第12話

 再びトンネルの前に行くと、一条は他の小さな幽霊を一体一体除霊していた。

 シクがかなり強力な幽霊であったが、他の霊体はそれほどだった。だが、親玉を失った残りの霊の攻撃はもはや、最後の特攻のようだ。

 一条は涙を流しながら祓っている。俺は前回、この子分幽霊たちを倒すことは出来なかった。


 夜奈は今は何かに取り憑かれている訳ではなさそうだ。一条のとんでもない動きに改めて唖然しているようだった。あんなにシクにボコされたのによく戦うよ、あいつ。


 なんだろ……。何だかここに俺の出番はない気がして、先に赤鼻徒から魔導書を回収しようと山を下った。

 獄門の祠に着くと赤鼻徒は何やらスマートフォンを創作していた。


「……何してんの」

 天狗がスマホを使うとかいう、かなり異質な景色に俺は戸惑った。

「いや、風の能力を使って、大阪周辺の住職と契約しようかと」

 そう言いスマホの画面を見せてきた。大手SNSのアカウント画面。フォロワー0人。アカウント名は『Nagahana』

 絶対フォロワー増えねえだろ。

「良いんじゃないか。……それより魔導書を受け取りに来た」

「良いけど、大丈夫なんか?」

「ああ。閻魔がオーブを全て返してきた。何故だと思う」

「良い閻魔様に当たったんだな。地獄に閻魔様は何人もいる。閻魔様によってその辺は変わるんだ。良かったな」

 赤鼻徒はそう言い魔導書を渡した。

 やっぱり。普段はらのは本来のオーブの4%だけ解放しているが、今は明らかに20%も漏れている。俺は魔導書を受け取ると4%まで戻した。

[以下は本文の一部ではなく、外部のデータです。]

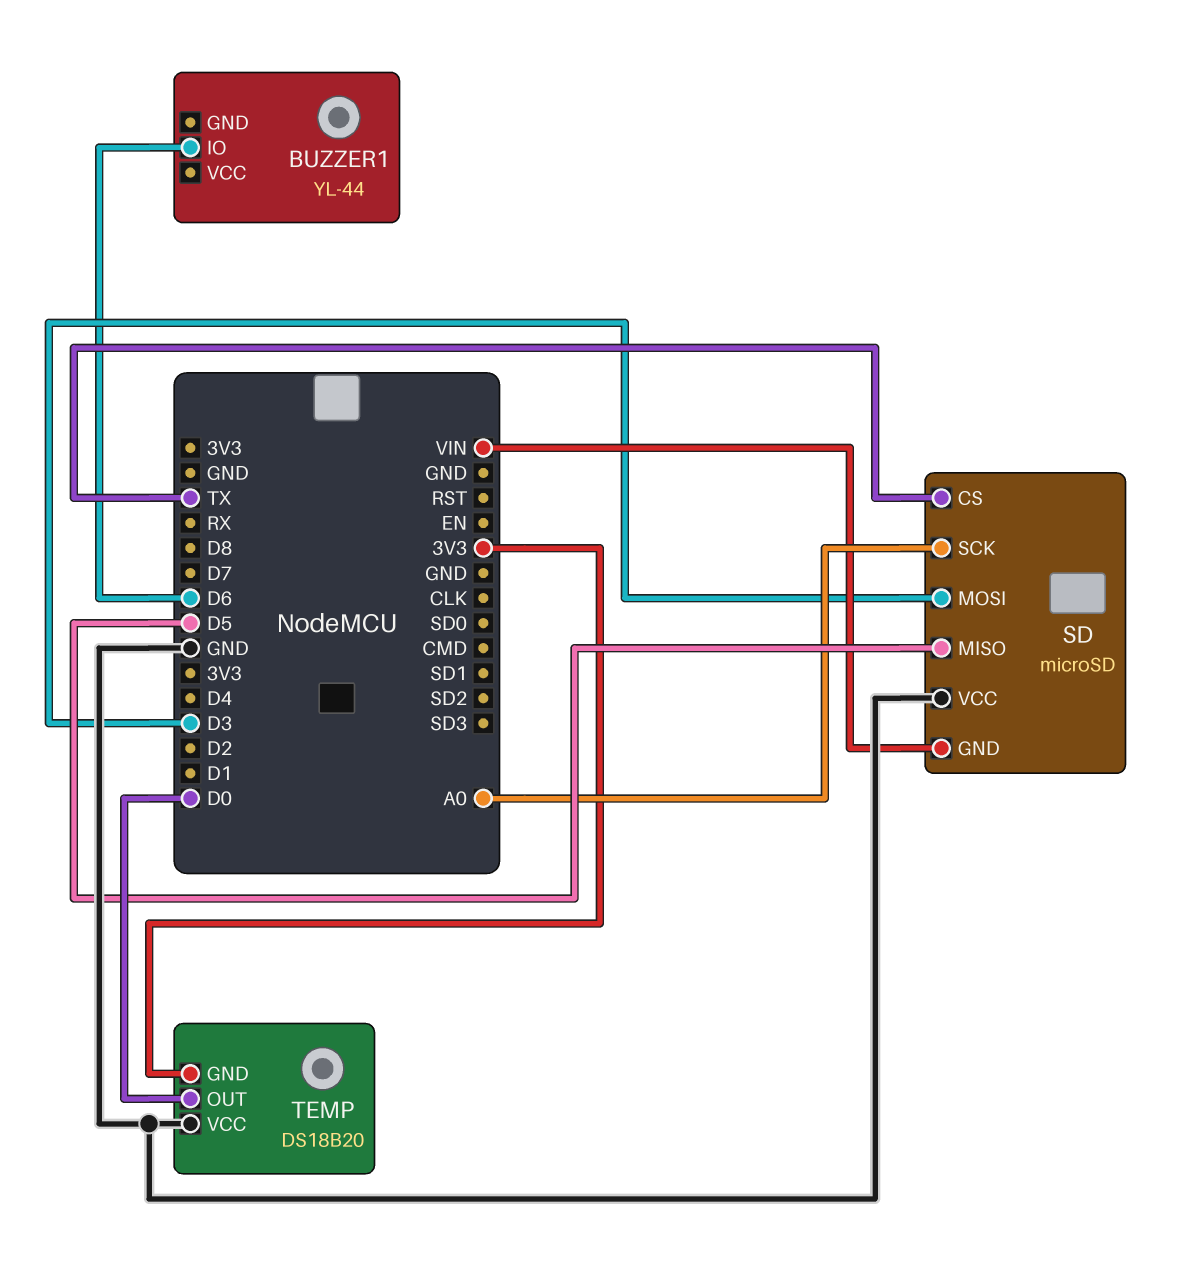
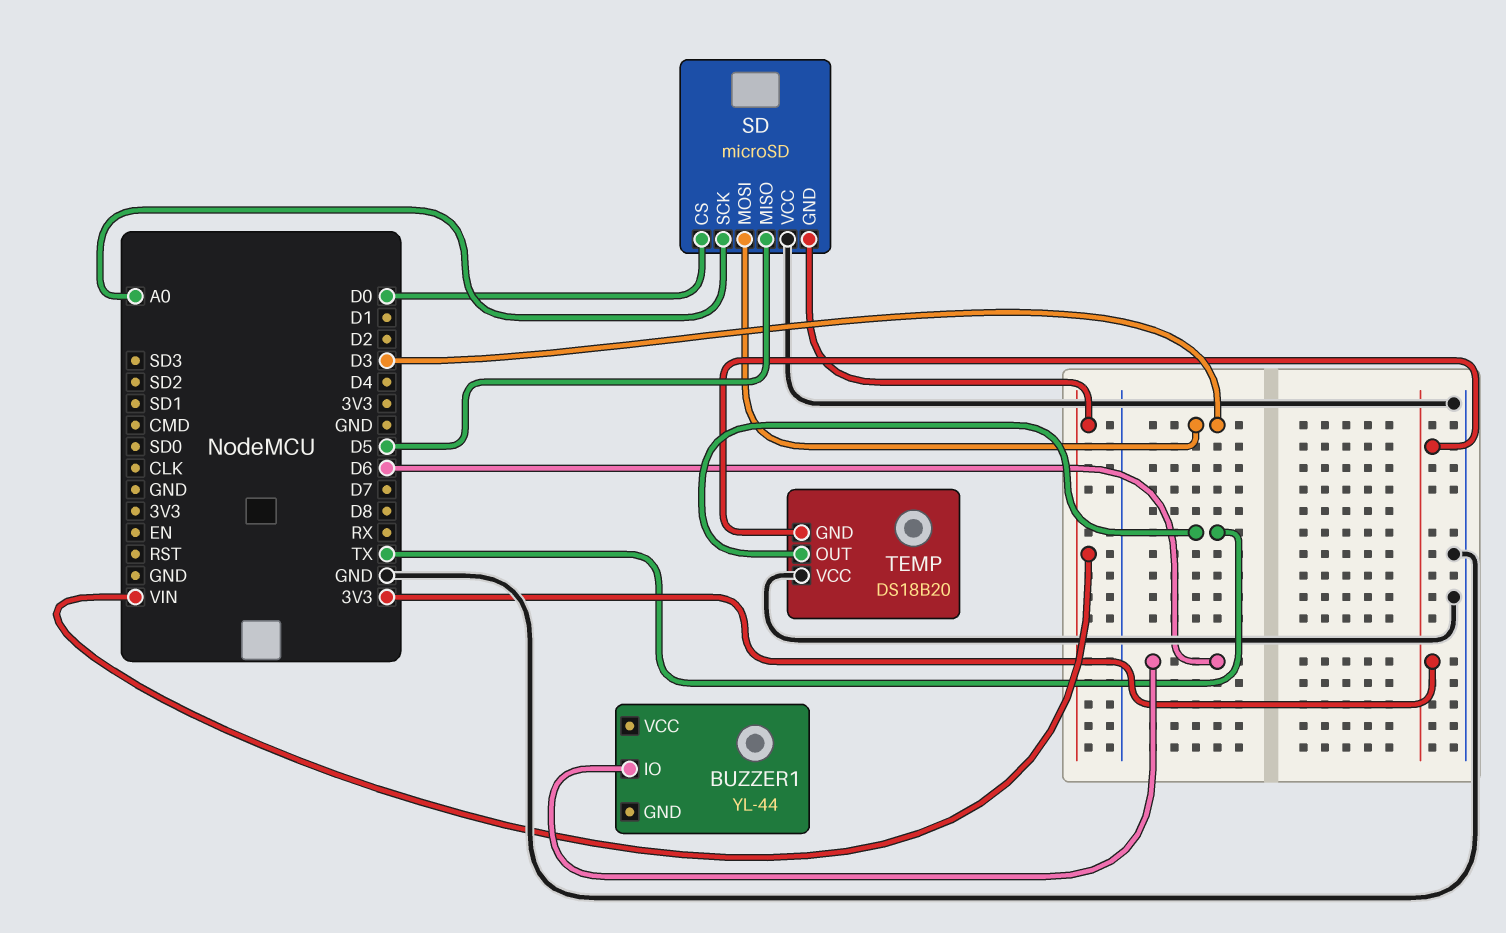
SD pin CS: TX -> D0
TEMP pin OUT: D0 -> TX

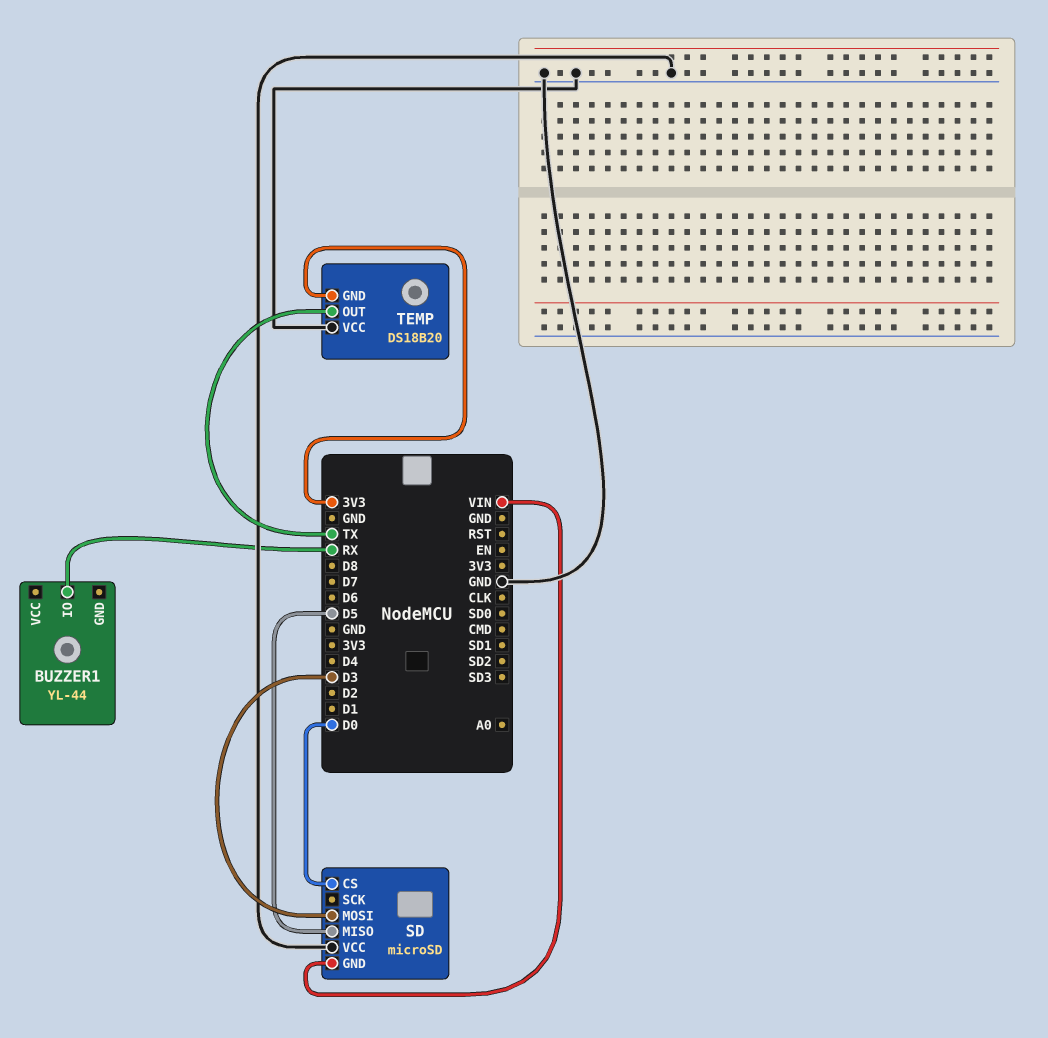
BUZZER1 pin IO: D6 -> RX
SD pin SCK: A0 -> none

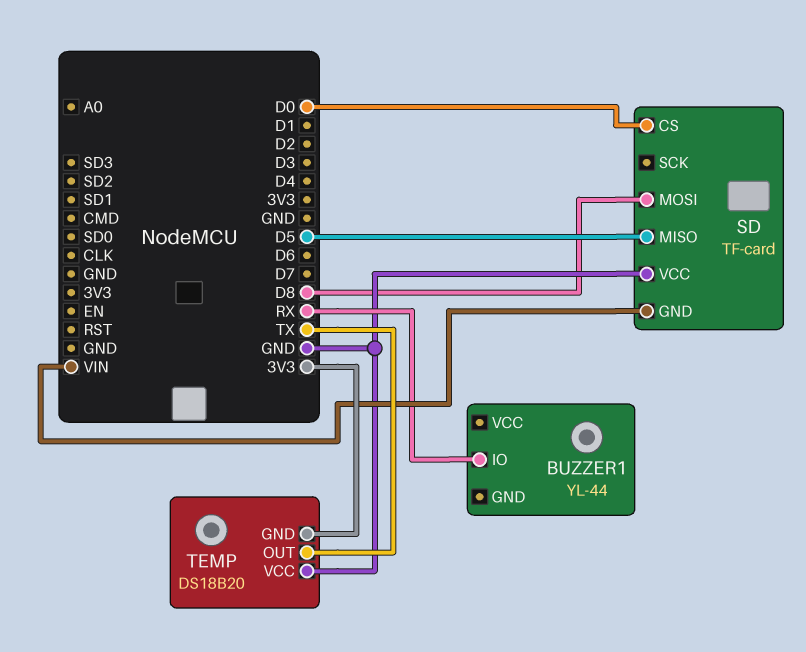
SD: microSD -> TF-card
SD pin MOSI: D3 -> D8

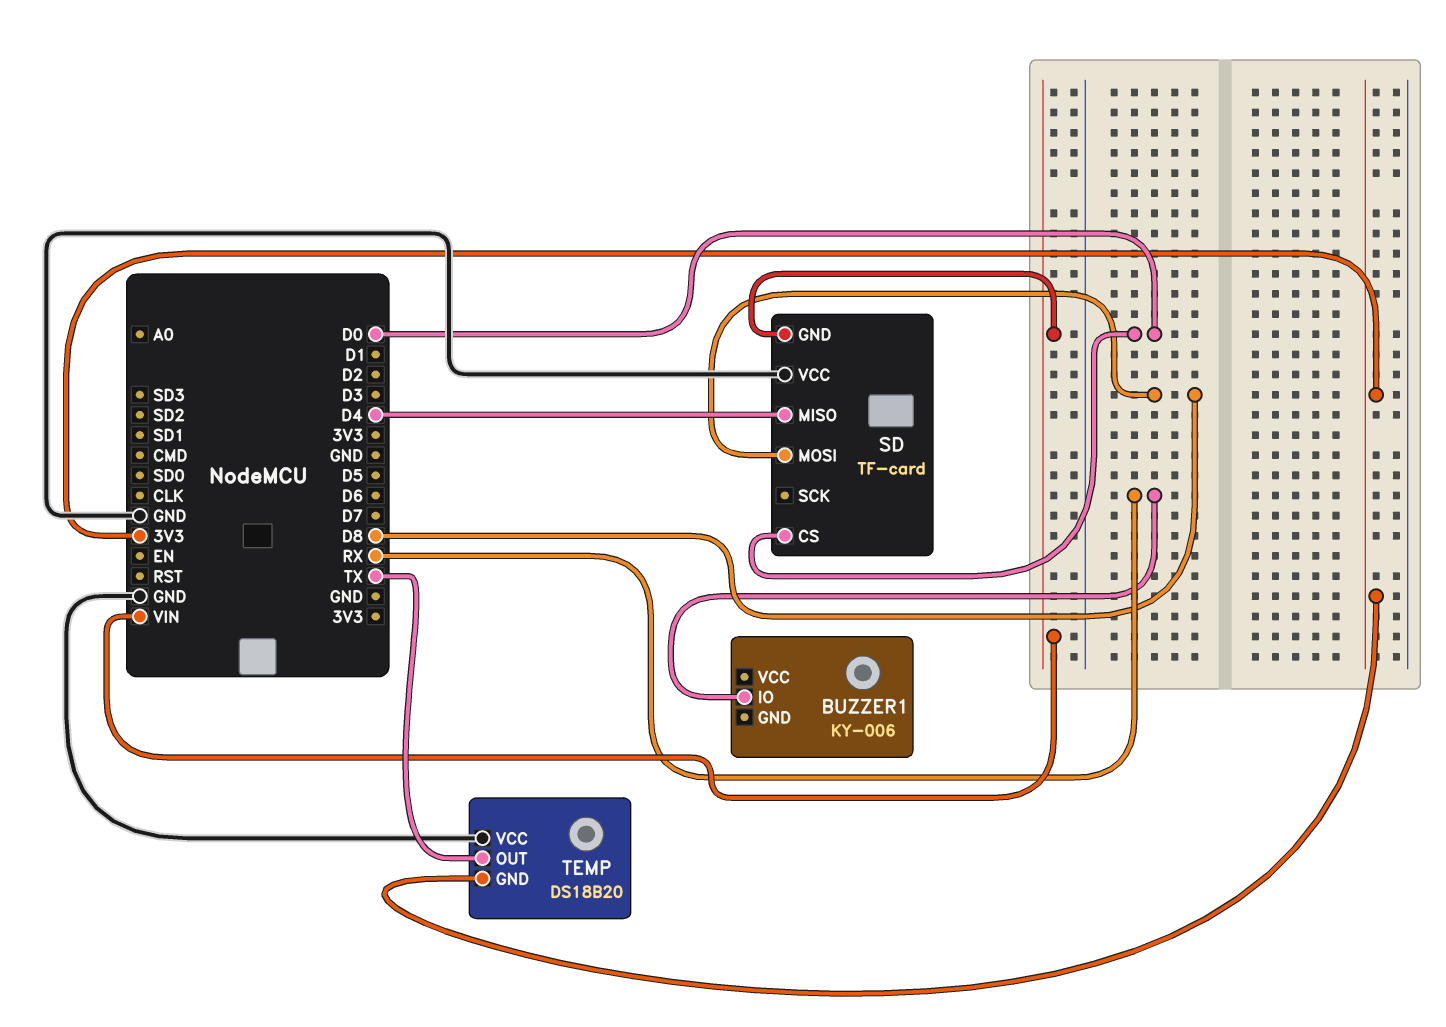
BUZZER1: YL-44 -> KY-006
SD pin MISO: D5 -> D4

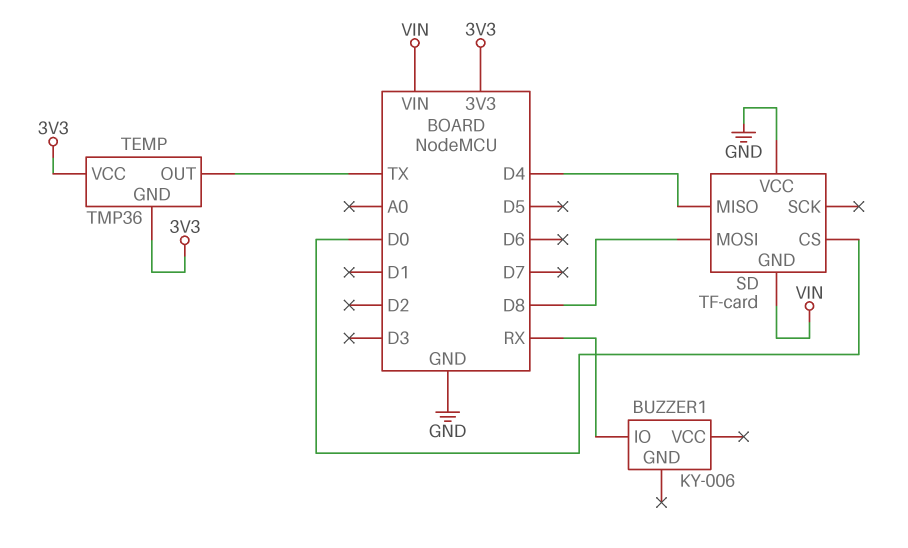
TEMP: DS18B20 -> TMP36
TEMP pin VCC: GND -> 3V3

 これだけの短期間で20%だ。油断していれば全ての力を自力で放出してしまうかもしれない。


『人間として行きたいんだ』

 そのらの言葉が未だに頭の中を駆け巡る。


「赤鼻徒。らのは……やっぱり怪物なのか人間なのか分からねぇよ」

「まだ迷うのか」

「ごめんな。こっちとら、数ヶ月だけど一緒に暮らしてんだ。何も、悪い所だけ見てるわけじゃない。意外と面白くて普通のやつなんだ」

「……あっそ」

 赤鼻徒は少し俺に呆れたようだが、特に責め立てることもなかった。


 全て仕事を終えた我々は一旦梅田駅に下りた。夜奈が服を買いたいとのこと。

 こうして我々は大阪観光をし、各々地元へ帰宅した。


 帰宅後、俺はらのの想像体を召喚した。

「よう、らの」

「お疲れ、灯」

 少しぎこちない。らのが全裸なのも理由のひとつなのだが。

「早く着てくれ」

 俺は傍に置いておいたジャージを渡し、服を着せた。


 俺は謝りたいんだ。

「さっきは助けてくれたのに、冷たいこと言ってごめんなさい。よく考えたら、らのがもう二度と人間に被害を加えないのであれば、普通に生活して欲しいと思うんだ。過去の罪なんて関係ないよな」

 俺は自責の念か、理由もなく涙が出そうだったため、らのを抱きしめることで誤魔化した。

「何泣いてんの」

 しかし、らのにはバレていたようだ。